Ed eccoli alla
loro terza prova in studio questi interpreti della nuova generazione bluegrass.
Dopo un primo CD entusiasmante, un secondo un po’ al di sotto delle aspettative
ma probabilmente legato ai tempi della casa discografica e non della band
ancora in piena promozione del primo, ecco questo fresco di forno Things
That Fly. La band si riconferma matura e con un passo in avanti rispetto ad
altri colleghi della bluegrass new generation. Potremo paragonarli a quello che
furono i New Grass Revival tanti anni orsono, per la loro originalità ma con
meno animo rock.
Dodici tracce
ufficiali più la solita ghost track. Di dodici, dieci portano la firma di
qualcuno della formazione il che è cosa assai notevole.

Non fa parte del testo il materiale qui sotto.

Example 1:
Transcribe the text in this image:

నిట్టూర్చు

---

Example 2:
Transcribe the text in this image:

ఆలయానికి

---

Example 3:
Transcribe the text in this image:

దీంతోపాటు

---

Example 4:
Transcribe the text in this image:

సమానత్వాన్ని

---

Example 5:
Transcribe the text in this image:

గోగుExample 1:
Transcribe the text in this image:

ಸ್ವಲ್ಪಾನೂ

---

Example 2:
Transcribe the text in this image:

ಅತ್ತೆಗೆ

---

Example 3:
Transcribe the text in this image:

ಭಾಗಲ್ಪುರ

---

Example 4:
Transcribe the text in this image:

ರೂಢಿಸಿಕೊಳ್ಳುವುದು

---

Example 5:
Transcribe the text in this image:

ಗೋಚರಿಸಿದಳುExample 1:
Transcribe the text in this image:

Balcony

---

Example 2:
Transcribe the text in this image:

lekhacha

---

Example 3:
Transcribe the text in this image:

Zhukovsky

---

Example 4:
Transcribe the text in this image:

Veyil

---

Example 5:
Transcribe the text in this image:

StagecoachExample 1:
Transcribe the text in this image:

Bello anche il fatto
che la voce solista si alterna tra i vari strumentisti cosicché il lavoro
risulta ancor più vario. Tutti i componenti da Andy Hall al dobro, a Chris
Pandolfi al banjo, Jeremy Garrett al fiddle, Jesse Cobb al mandolino, Travis
Book al contrabbasso, si riconfermano validi musicisti e l’inserimento, ormai
stabile e assodato, della chitarra di Andy Falco conferma quel tocco bluesy al
sound d’insieme rendendolo ancor più intrigante.
Non segnalo
alcun brano sopra gli altri perché sinceramente non saprei quale scegliere dato
che l’incedere delle tracce è un susseguirsi di atmosfere differenti l’una
dall’altra, con belle parti di virtuosismo che mai scadono nel fine a se stesso
rimanendo sempre ad un livello notevole ed interessante. Le idee ci sono, la
band suona compatta, un gran bel CD. Molti i riferimenti alla tradizione che
sicuramente è ben conosciuta da tutti della band, ma rimane bluegrass moderno,
fresco ed originale, un album che è destinato a diventare un altro immancabile
punto fermo.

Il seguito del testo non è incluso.